Last night was the first of our group critiques.
Thursday, September 29, 2016
There were seven of us in the group: four first years and three from the second. The instructor was an amiable man, and he made an effort to find out what each of us wanted from the critiques. I must admit that critiques are probably the last part of art school in which I’m interested. Still, I have to endure them, and it will help if the conversations are helpful and constructive. We’ll see. Mainly, I don’t feel like there’s much anyone can tell me about any current projects, because I don’t usually show things in process. But I’ll figure out a way to keep things congenial and make the best out of it.
As for the art we saw, it was so radically different that I proved difficult to really make assessments on either side, which is, actually really good. If we all did very similar things, the possibility for shade would increase, as we’d have to get into the “finer points” of how the works are distinguished from each other.
I’m not late getting up (I awoke at 645 am) but I’m a bit later getting to school. Happily there’s nothing that I’m required to attend today, so being late is okay. Heaven knows that I have to be up and at the studio at 8 am tomorrow, as the Tasker I’ve hired would like to meet at that time. Too bad, as I have a dinner tonight.
Today I took a number of shots for the stockade project and set up the camera angles for tomorrow’s shoot. I’m not thrilled that I’m required to be uptown at 8am, but no matter. That also means that once I finish (and clean up) I can relax for a good bit on Friday. I’ll probably try to make a movie again, and hopefully it will engage me more than that Magnificent Seven.
I turned in a review of an art exhibition for class. I went to a show at Marlborough Chelsea by a fellow graduate of Columbia. His name is Lars Fisk and he finished in 2005. Perhaps I’ll post that review, here.

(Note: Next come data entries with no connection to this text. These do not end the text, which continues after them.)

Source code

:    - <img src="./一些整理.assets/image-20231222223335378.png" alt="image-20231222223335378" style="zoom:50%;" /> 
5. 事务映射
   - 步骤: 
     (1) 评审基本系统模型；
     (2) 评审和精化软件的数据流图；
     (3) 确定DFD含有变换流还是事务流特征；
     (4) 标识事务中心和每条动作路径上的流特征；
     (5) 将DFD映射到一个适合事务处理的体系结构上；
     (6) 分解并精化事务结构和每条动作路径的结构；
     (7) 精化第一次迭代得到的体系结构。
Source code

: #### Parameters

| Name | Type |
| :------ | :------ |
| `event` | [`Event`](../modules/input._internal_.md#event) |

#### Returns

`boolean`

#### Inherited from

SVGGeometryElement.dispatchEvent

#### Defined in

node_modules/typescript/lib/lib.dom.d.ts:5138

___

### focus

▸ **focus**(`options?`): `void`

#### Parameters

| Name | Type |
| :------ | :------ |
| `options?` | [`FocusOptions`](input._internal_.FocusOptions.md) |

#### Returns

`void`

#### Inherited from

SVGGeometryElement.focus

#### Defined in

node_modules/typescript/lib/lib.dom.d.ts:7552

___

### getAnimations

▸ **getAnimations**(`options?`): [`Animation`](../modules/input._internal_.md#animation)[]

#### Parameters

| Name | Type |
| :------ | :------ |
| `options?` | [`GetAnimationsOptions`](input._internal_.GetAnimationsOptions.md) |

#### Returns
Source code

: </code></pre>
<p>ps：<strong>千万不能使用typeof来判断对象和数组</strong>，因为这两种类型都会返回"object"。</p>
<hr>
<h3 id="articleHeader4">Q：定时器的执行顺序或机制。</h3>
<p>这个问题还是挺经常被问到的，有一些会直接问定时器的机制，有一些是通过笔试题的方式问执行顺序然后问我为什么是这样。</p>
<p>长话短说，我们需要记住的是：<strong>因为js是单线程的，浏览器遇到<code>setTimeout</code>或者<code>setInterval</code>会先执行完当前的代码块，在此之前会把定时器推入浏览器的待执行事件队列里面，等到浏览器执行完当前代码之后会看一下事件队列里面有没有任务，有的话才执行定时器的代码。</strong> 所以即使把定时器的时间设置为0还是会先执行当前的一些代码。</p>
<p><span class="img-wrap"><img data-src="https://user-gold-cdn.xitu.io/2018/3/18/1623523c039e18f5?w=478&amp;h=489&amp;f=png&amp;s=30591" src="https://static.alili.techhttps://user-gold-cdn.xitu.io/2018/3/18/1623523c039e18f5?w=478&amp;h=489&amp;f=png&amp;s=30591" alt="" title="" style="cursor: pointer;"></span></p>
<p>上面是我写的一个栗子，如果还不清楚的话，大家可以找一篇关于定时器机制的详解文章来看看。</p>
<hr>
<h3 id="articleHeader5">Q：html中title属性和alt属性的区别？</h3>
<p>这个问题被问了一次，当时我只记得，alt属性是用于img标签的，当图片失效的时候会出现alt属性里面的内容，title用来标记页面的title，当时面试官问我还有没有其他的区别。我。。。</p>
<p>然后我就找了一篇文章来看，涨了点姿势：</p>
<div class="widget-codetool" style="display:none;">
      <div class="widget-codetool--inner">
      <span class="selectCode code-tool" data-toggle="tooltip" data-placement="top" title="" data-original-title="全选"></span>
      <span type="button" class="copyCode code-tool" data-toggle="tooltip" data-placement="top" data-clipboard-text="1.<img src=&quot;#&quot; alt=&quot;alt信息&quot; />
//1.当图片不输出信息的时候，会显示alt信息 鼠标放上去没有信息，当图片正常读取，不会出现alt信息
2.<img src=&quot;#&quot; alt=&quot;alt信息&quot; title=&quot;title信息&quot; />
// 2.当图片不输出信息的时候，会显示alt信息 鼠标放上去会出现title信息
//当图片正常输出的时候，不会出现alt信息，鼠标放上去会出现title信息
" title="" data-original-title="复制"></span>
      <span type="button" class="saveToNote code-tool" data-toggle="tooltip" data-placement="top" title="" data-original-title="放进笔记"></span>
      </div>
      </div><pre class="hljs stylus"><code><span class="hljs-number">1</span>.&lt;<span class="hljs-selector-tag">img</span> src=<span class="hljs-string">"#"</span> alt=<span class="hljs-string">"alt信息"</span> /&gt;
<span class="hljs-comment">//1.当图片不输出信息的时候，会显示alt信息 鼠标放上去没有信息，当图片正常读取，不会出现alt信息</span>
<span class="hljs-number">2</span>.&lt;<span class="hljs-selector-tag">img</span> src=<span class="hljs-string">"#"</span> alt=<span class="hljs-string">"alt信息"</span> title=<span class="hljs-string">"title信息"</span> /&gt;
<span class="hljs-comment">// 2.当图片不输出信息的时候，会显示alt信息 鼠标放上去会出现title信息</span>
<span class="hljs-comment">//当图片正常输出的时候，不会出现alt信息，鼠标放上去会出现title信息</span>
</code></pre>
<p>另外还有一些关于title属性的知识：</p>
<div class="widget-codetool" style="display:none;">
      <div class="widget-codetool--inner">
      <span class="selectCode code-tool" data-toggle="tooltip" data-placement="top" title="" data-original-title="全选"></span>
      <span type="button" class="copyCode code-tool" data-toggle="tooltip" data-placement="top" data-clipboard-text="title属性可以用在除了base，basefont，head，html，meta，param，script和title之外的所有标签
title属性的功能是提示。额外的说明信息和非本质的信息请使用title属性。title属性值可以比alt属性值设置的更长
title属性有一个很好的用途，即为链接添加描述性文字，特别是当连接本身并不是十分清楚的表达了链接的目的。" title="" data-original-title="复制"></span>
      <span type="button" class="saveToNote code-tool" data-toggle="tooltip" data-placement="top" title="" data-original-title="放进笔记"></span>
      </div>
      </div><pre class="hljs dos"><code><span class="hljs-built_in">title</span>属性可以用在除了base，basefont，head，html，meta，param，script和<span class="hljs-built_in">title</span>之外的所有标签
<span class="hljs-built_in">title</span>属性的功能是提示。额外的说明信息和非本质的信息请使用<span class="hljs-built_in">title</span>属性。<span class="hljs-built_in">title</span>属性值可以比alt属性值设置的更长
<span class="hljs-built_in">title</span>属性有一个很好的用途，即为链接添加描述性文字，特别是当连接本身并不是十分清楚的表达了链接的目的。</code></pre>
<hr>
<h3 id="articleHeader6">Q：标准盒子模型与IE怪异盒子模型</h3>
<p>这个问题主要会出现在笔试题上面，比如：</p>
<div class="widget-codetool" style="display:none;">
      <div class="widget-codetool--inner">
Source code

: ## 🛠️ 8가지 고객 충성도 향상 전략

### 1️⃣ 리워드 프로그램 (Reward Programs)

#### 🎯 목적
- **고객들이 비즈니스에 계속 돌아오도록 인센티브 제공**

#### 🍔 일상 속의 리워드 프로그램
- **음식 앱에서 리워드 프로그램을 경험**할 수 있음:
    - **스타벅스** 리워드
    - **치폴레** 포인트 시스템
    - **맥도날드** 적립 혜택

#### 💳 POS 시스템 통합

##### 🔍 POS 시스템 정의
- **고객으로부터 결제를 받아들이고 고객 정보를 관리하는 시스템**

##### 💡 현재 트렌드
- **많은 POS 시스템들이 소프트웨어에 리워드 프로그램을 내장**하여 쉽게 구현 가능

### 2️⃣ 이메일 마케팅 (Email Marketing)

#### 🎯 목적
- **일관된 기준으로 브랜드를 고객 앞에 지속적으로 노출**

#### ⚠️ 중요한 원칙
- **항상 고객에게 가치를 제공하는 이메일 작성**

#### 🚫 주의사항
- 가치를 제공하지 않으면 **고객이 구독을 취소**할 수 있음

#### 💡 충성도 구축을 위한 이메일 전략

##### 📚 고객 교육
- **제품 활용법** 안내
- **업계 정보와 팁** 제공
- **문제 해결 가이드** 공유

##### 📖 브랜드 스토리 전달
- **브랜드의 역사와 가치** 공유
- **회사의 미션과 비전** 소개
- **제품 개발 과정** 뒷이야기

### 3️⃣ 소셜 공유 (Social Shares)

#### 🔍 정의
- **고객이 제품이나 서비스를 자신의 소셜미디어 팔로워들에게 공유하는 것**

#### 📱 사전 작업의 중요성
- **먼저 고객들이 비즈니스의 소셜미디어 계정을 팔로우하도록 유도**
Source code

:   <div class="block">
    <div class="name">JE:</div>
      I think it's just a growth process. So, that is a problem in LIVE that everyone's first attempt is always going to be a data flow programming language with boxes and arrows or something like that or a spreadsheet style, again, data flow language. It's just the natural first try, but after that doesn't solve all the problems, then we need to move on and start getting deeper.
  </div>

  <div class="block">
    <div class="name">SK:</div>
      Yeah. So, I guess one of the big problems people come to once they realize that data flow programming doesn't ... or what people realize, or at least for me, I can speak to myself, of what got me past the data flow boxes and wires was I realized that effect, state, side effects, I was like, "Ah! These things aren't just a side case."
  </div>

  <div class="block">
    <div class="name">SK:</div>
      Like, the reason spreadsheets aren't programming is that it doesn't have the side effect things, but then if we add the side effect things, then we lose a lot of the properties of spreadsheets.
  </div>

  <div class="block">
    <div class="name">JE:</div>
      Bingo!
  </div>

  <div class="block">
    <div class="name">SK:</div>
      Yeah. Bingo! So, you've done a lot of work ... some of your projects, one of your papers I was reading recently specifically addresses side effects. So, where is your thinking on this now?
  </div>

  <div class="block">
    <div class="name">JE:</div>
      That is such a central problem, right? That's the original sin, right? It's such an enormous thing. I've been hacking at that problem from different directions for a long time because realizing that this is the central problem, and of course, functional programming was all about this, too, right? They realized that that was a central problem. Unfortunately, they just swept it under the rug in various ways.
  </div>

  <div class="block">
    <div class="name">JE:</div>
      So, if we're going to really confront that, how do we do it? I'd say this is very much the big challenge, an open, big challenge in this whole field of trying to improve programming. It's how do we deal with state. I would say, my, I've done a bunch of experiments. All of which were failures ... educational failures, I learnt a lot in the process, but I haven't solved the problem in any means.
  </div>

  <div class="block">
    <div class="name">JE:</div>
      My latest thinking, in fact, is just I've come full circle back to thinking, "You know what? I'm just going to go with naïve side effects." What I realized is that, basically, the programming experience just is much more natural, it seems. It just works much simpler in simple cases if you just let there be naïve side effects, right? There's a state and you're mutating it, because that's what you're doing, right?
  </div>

Tim Roseborough, Art Criticism, September 29, 2016
SOFTEE by Lars Fisk
at Marlborough Chelsea
545 West 25th Street
New York, NY
September 8 – October 15, 2016
A typical afternoon of gallery hopping for me is just as described: I hop from one gallery to another, breezing through the doors, my sight speedily flitting from piece to piece like a hummingbird. For better or worse, I like to think that I am correctly receiving the information a show has to offer in that first moment of contact. If the show passes a threshold of intrigue or interest, I might linger for an extended time and ruminate on the art works.
A more cynical way of describing my routine of art viewing is that I am an example of the contemporary human in a 21st century developed country: media-addled and possessing a gossamer attention span.
An unfortunate malady of our modern age is that spectacle is somewhat necessary in order to pique any type of notice from the typical human. If our eye isn’t seduced immediately, we disregard the subject with scant notice. For this reason, many contemporary cultural products feature a “hook” or “gimmick”: an easily digestible and distinguishable trait that snags the attention of over-stimulated brains. The cultural production in the milieu of the art world is not immune to this strategy. This may account for the mainstream art world’s attraction to giant balloon-dog sculptures, animals suspended in formaldehyde and gilded toilets.
The pieces in Lars Fisk’s show, “Mr. Softee,” at Marlborough Chelsea, fall firmly into the camp of objects that deliver a “hook.” In this case, however, the work does so with a sense of care, craft and obsessive detail that overrides any notions of a “cheap thrill.”
Fisk, a 2005 graduate of the MFA program at Columbia University, has created a set of sculptures that appropriate real-world objects (an ice cream truck, New York subway station walls, industrial buildings, trees, a parking lot) and transforms them into spherical forms, warping them in a way that resembles an extreme fish-eye lens.
The fascinating gimmick, besides the comically cartoonlike alteration, is that the objects are composed of the materials from which their real-world analogs are usually made. For instance, a ball-shaped piece, the texture of which resembles a tree is, in fact, composed of wood and bark.
Here, Fisk elevates banal forms by altering and radically de-contextualizing them, building on the cut-and-paste-into-the-gallery work of an artist like Gordon Matta-Clark, while adding the au courant muted giggle of irony.
The work is also a wry comment on minimalist sculpture, as if mundane objects were compressed into these more whole and human-scale forms, per the tenets of Robert Morris.
Fisk is offering us the veracity of life, comically perverted with a pleasant whiff of whimsy, much the way a flat block of ice cream is scooped into spherical forms for the viewer’s delectation.